Remote Learning Versus Traditional Learning: Attitudes of University Students
Abstract
The years 2020 and 2021 brought new challenges to teaching and learning in the institutions of tertiary education due to the global COVID-19 Pandemic. They have been the devastating years for many teachers. Innumerable difficulties in professional and personal life increased the stress - striving to survive with the least losses.
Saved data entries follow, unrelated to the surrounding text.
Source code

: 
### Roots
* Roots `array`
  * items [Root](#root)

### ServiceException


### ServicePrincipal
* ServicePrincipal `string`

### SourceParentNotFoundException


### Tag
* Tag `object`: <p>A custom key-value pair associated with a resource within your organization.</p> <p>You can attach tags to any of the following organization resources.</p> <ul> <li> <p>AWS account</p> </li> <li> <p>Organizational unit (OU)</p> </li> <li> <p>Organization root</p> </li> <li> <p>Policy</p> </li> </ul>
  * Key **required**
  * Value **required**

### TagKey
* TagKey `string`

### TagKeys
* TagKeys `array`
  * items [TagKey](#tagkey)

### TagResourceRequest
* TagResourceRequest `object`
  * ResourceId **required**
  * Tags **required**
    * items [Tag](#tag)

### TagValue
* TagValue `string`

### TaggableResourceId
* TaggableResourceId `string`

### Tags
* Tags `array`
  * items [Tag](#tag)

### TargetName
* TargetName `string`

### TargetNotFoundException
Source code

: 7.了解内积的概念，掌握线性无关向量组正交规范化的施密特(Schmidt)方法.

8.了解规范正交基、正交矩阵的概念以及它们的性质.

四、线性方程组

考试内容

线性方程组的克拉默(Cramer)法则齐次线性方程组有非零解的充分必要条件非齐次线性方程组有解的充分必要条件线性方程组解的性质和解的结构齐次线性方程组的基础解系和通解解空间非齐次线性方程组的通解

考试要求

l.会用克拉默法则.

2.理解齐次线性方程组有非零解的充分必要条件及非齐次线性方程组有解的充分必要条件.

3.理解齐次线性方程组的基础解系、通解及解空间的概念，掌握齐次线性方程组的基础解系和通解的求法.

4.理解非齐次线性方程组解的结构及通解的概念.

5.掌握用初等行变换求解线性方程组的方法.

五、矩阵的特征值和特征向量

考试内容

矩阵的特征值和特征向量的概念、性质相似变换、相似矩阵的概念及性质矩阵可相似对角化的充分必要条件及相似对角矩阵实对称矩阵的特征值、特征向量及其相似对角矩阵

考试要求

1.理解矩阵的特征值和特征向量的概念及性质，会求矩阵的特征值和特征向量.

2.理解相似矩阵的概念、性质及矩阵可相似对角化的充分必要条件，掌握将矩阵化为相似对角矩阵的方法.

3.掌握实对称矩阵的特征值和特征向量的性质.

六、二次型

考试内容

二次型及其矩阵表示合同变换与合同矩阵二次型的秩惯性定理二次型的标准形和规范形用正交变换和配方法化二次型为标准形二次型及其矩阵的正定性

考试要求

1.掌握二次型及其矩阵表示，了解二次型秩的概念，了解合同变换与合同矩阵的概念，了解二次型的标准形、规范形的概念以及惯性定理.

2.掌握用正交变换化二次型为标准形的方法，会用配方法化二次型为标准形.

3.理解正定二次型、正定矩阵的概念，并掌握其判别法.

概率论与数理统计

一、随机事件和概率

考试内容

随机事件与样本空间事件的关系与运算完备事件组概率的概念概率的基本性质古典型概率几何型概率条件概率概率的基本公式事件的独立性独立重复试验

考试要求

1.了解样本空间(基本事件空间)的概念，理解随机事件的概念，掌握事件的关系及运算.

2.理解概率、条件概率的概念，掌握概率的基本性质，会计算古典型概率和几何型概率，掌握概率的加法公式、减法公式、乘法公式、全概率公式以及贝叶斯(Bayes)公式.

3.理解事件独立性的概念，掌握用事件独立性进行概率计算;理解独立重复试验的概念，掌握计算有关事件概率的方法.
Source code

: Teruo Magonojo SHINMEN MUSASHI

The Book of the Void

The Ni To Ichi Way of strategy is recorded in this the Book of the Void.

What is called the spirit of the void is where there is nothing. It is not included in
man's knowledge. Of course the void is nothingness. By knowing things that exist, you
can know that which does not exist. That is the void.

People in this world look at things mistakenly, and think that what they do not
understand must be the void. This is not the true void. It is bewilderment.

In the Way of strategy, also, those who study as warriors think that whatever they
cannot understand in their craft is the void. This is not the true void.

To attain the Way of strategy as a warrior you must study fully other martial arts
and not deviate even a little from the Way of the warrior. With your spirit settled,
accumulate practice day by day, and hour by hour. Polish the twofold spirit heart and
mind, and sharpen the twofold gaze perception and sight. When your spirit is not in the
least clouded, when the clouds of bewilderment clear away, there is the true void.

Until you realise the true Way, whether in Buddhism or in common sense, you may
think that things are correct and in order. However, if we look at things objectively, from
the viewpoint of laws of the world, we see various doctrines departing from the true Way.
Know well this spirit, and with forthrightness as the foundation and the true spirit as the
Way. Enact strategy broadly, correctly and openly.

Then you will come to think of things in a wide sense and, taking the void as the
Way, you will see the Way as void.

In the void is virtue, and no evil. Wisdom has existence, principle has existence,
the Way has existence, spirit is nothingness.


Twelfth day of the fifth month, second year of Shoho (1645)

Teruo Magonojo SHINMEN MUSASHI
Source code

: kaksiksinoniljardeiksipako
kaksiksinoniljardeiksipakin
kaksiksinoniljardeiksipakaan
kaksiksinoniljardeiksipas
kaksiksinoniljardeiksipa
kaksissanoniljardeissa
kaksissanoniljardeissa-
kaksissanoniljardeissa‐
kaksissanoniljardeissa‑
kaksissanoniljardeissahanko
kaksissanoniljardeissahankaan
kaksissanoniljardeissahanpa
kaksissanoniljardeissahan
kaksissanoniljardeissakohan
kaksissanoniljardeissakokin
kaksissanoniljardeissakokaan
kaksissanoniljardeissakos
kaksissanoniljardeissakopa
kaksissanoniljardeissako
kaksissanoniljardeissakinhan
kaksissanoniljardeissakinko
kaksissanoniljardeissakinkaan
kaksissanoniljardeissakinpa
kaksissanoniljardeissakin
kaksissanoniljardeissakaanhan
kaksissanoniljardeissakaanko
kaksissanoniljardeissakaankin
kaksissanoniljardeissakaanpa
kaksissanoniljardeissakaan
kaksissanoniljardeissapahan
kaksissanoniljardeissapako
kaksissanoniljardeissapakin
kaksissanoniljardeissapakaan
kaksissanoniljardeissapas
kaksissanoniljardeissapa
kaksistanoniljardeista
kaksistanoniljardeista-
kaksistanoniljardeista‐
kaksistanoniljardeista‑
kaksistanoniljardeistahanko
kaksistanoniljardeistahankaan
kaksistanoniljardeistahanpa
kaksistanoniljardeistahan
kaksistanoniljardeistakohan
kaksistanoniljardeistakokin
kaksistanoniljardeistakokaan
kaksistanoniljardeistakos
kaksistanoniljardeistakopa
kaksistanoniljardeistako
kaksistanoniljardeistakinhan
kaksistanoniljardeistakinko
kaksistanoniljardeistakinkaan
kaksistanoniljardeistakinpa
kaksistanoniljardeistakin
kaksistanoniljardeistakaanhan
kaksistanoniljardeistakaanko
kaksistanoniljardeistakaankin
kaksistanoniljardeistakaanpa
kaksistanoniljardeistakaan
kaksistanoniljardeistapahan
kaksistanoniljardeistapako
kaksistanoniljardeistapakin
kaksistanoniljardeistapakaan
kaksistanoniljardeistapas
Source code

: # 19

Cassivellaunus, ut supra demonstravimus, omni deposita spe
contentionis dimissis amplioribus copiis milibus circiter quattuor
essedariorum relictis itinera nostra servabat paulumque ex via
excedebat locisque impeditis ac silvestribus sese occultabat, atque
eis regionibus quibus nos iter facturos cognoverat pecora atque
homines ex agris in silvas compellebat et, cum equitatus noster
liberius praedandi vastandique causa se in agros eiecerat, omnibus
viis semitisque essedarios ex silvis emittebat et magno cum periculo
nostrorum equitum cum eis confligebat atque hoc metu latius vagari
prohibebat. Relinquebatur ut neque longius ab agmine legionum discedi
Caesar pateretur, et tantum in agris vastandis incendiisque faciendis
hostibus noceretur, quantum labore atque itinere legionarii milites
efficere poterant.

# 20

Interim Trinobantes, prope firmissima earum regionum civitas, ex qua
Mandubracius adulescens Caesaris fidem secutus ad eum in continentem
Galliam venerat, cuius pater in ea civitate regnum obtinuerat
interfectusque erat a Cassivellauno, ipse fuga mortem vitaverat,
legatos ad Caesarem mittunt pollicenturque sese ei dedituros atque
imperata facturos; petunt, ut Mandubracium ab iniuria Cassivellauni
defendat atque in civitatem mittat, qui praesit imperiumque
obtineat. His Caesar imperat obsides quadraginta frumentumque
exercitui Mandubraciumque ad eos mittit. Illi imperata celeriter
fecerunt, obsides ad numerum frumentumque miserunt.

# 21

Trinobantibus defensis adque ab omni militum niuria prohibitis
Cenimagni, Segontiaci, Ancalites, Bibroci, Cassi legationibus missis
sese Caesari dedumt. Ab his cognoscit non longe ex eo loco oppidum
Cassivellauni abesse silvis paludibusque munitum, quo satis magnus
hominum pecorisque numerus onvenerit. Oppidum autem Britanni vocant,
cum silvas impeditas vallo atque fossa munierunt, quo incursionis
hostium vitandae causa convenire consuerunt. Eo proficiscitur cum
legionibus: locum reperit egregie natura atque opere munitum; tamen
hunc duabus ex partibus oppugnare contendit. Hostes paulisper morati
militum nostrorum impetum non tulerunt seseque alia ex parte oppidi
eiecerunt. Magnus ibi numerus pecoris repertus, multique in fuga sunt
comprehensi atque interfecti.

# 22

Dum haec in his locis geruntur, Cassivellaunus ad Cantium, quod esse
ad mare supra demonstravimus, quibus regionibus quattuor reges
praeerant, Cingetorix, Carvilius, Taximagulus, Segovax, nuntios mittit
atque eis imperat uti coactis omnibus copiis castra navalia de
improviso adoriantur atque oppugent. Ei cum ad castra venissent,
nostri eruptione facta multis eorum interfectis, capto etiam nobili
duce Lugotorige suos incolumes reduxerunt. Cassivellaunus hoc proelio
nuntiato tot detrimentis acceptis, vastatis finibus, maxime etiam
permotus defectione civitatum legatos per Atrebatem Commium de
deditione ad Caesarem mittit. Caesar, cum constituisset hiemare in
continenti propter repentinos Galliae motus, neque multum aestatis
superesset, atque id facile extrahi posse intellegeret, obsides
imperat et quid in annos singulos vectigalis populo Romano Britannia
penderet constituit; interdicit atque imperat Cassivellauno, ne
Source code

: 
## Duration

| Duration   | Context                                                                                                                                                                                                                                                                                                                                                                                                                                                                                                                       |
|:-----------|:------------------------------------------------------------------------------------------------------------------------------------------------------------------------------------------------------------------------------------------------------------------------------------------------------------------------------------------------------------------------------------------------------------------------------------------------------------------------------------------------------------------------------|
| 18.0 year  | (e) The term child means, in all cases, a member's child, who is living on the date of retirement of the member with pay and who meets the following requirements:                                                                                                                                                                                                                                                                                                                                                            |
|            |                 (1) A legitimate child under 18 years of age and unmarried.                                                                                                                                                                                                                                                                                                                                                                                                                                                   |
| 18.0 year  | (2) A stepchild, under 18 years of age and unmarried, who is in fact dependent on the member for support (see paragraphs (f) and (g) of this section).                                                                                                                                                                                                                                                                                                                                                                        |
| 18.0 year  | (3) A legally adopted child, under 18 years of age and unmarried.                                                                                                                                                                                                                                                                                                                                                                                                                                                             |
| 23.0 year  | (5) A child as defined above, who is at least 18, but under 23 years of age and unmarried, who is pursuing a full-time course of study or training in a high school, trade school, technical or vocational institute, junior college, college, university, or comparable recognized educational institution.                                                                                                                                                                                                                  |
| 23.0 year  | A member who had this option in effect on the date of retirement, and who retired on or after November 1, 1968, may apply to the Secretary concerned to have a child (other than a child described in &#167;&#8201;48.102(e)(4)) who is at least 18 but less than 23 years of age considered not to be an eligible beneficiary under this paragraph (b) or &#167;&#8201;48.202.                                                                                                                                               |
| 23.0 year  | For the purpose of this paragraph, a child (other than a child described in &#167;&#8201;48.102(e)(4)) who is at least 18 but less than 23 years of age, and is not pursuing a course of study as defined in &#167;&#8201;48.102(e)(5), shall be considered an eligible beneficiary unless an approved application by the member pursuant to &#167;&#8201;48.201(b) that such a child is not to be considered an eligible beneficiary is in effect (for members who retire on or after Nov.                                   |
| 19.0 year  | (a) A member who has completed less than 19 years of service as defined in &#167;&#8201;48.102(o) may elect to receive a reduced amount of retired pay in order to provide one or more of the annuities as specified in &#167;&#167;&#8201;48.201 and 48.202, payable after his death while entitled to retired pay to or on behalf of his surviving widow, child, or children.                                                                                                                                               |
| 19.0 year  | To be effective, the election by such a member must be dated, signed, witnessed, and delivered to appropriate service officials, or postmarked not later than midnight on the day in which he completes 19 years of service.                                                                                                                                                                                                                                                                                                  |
Temporary measures for remote teaching/learning in spring of 2020 extended until summer of 2021 worldwide and seem unlikely to stop in the nearest future. New challenge of novel online activities made teachers reconsider their teaching philosophy due to an overall lack of students’ engagement in spite of the usual and familiar learning procedures. The current crisis outlines the following framework to teaching philosophy: capability, reliability, inability, suitability, ingenuity, and sustainability. This article aims at researching University students’ attitudes to remote and traditional learning of English for Specific Purposes. A specially designed survey was administered to 180 full-time students (9 groups, 20 students in each group). Their responses were statistically processed by a means of the SPSS software to compute the Means and Standard Variations and compare the estimates of the between-group and within-group variances. Statistical processing of multiple samples reveals whether observed differences in responses occur at random, i. e. are due to chance, or they are significant, real and meaningful. The scientific analysis of computation data might allow drawing conclusions about students’ preferences: which mode of learning - remote or traditional - is beneficial and how much is each of them supportive.